As a working mom, I know that home cooked meals are so much healthier than any option that I can pick up at a restaurant or a store, so I work to make homemade meals 4-5 nights per week.
It’s not easy.
But I do have a few strategies I’ve come up with over the years to make it more possible.
1.) Start with simple menu planning. Keep a list of your family’s favorite meals (and new ones you’d like to try) handy. Planning for 4-5 homecooked meals per week requires just a short list of 16-20 recipes per month. Instead of planning to make specific meals each day, I make a list of 5 meals that I plan for the week. One meal will usually fall on the weekend when I have more time, but otherwise, I stick with simple meals that can be made in 30 minutes.
Once I’m armed with my short list of meals for the week, I make my shopping list.
2.) Stick with simple, healthy recipes that use ingredients that are easy to keep on hand. As I mentioned above, I reserve one meal per week for trying new things or more extensive prep, but otherwise I stick with simple, tasty, healthy recipes that have a short list of ingredients. It simplifies shopping and preparation time when I’m busy.
3.) Make a list of “staples” to keep on hand. Include ingredients for one “emergency meal”. Part of keeping you and your family on track for eating healthy means that you plan for days when things go awry. My emergency meals include organic whole wheat pasta + marinara + frozen broccoli, or ingredients for our favorite salad.
I wanted to share these tips today as we’re moving into the busiest months of the year, so you’d understand why I choose the recipes that I do for our family! Hopefully these are recipes that you can use to help you accomplish your goals for healthy eating for your family as well!
Today I wanted to share the recipe for a favorite of mine – I’ve modified it from what my mom used to make us when we were growing up, and now our family enjoys it, too.
Spanish Style Rice
2-1/2 c. long grain brown rice
2 c. fresh tomato, chopped (you can also substitute canned in the winter when tomatoes aren’t as tasty, but fresh is best)
2 c. organic chicken or vegetable stock
1/2 medium green pepper, diced
1 medium sweet onion, diced
3 stalks celery, diced
1-2 T. chili powder (according to your family’s taste)
1/2 tsp. cumin
Combine all ingredients in a medium to large heavy bottomed pot.
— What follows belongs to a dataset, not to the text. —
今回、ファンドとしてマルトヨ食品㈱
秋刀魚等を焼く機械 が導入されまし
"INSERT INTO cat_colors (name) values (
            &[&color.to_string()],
Bring to a boil on medium/high heat. Reduce heat, cover with the lid slightly open, and simmer for about 30 minutes, or until the liquid is absorbed and the rice grains are tender.
While the rice is cooking, heat
1 c. tender frozen corn
1-1/2 c. black beans
If you’re using canned beans, be sure to drain a rinse them. I cook a full bag of dried beans every few weeks and then freeze off individual portions. I’ve found that they taste better and are way lower in sodium.
Once the rice is cooked, add the corn and room temperature beans, and 1 tsp. of salt. Note: if you’re using dried beans, you may need to add more salt.
This is great as a side, or main portion of your meal. We always serve it along with salad.